As a child grows, they can start to take autonomy over their health and may ask their own questions at these appointments. These exchanges allow doctors to make sure a child is on track with development, and establish an early, positive relationship. Additionally, physical exams and discussions of any changes or symptoms can help doctors catch potential issues early, when they’re easiest to treat.
Your child’s doctor can also administer any necessary immunizations or discuss your child’s vaccine schedule with you during this time. From birth to the age of 18, the CDC recommends a number of vaccinations and boosters to prevent a wide range of potentially serious illnesses, including hepatitis, tetanus, polio, measles, mumps, and meningitis.
According to the American Academy of Pediatrics, what takes place at children’s wellness exams will vary by age. For example, while height and weight are measured at all ages, head circumference may only be measured until the age of three to look for any neurologic or developmental issues. When it comes to height and weight measurements, medical professionals can plot a child’s growth on a chart to compare their development with children of the same age and gender.
The younger your child, the more involved a wellness visit may be. During infancy, for example, a doctor may check your baby’s head for bone formation, look for fluids in your baby’s ear, track eye movements, and assess the hip joints for any problems. They’ll also look in their mouth, listen to their heart and lungs, and check their abdomen. Infant reflexes are also examined during a baby’s checkup to gauge nervous system development.
While doctor visits are frequent during a child’s early life, after the age of three, the schedule changes to annual check-ups.
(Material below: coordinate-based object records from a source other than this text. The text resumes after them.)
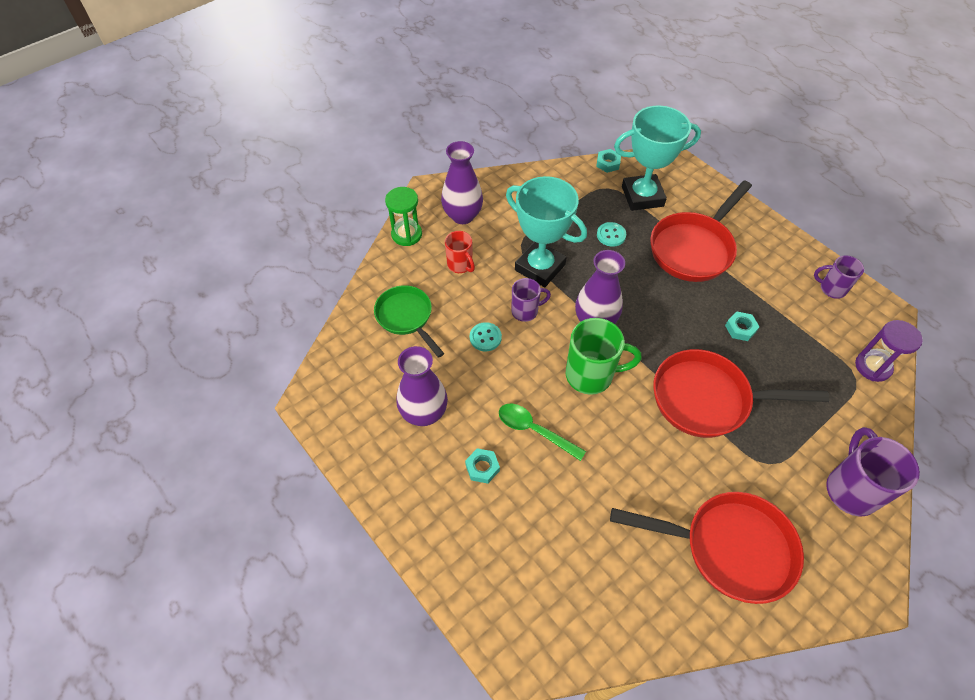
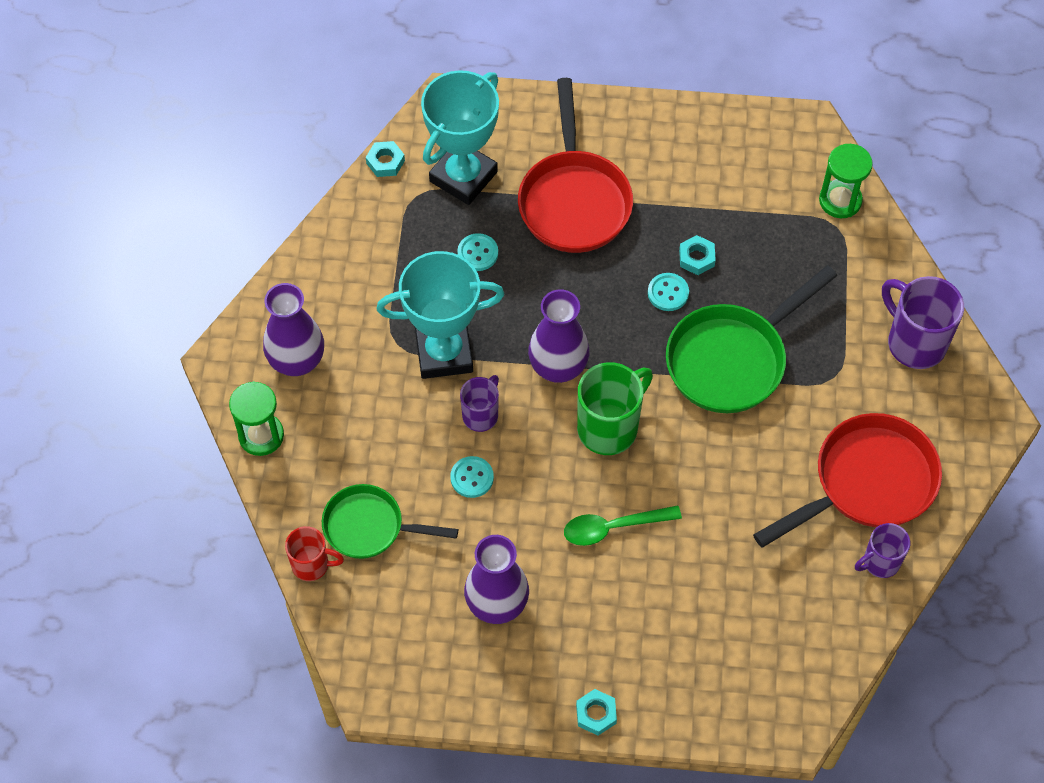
camera: 45 degrees left, 5 degrees up
red mug [445,231,475,273] -> red mug moved to [285,526,344,581]
turquoise nut [465,448,500,484] -> turquoise nut moved to [576,689,617,736]
red pan [653,349,829,438] -> green pan [666,265,837,413]
purple mug [814,255,864,299] -> purple mug moved to [855,523,910,578]
purple hourglass [855,320,923,382] -> green hourglass [819,144,873,218]
none -> turquoise button [648,273,689,311]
As your child grows, a provider will still check their vitals, including their pulse, breathing, blood pressure, and temperature. They may also check their vision and hearing. During late childhood and adolescence, providers may use this time to discuss important health and safety issues, such as personal hygiene, avoidance of drugs and alcohol, and the importance of wearing seatbelts and helmets. As they develop into teens, doctors may also provide opportunities for children to have more private conversations about sexual health.